October 6, 2009

An Electric Memoir

I'm always on the lookout for a good page-turner. Fiction/non-fiction, classic/not-so-classic (oh, Patricia Cornwell, my guilty pleasure), mystery/romance, biography/non-biography, even a bit of self-help on occasion. I like them all.

Over the years, I've also read some pretty terrific memoirs: “The Glass Castle” and “Angela’s Ashes" are two of my all-time favorites. I’m hoping a new book called “The Boy Who Harnessed the Wind” will soon join them on the list.

The book tells the modern-day story of William Kamkwamba, a 14-year old Malawian boy who despite incredible odds - surviving the worst famine his country had seen in 50 years and being forced to drop out of school because his family couldn’t afford the $80 yearly tuition - went on to build a makeshift windmill that brought electricity (and eventually water) to his poverty-stricken village. (A windmill!
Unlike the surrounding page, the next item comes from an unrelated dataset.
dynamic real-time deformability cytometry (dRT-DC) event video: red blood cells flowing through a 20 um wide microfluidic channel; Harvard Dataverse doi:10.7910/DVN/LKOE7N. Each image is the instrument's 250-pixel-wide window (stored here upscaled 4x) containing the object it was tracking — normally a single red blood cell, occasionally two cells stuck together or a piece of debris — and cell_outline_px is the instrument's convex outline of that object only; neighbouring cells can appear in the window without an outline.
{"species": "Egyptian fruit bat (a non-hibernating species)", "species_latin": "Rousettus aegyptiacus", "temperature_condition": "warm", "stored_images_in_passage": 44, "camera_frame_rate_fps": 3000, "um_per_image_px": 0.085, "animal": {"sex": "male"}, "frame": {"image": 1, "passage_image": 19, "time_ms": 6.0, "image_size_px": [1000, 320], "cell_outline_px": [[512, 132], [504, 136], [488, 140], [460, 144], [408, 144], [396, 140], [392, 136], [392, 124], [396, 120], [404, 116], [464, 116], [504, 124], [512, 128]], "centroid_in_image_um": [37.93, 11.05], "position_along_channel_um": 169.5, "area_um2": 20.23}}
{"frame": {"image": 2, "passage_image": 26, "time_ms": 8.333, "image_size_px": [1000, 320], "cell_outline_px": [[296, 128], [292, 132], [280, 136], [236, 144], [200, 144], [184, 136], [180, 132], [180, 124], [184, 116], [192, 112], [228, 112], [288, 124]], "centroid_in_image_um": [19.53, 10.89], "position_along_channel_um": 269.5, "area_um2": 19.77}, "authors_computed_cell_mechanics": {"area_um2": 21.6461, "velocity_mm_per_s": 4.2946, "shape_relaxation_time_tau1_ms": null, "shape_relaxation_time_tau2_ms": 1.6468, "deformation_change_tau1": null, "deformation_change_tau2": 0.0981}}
I can barely make coffee.)

Electricity allowed the villagers to read at night after work. And water allowed them to grow two crops a year rather than one, without spending two hours a day hauling it. The windmill was truly life-changing for everyone involved.

“The Boy Who Harnessed the Wind” is a tale of hope, determination and good old-fashioned perseverance. And, above all, it demonstrates that one individual really can make a difference. Good for you, William K.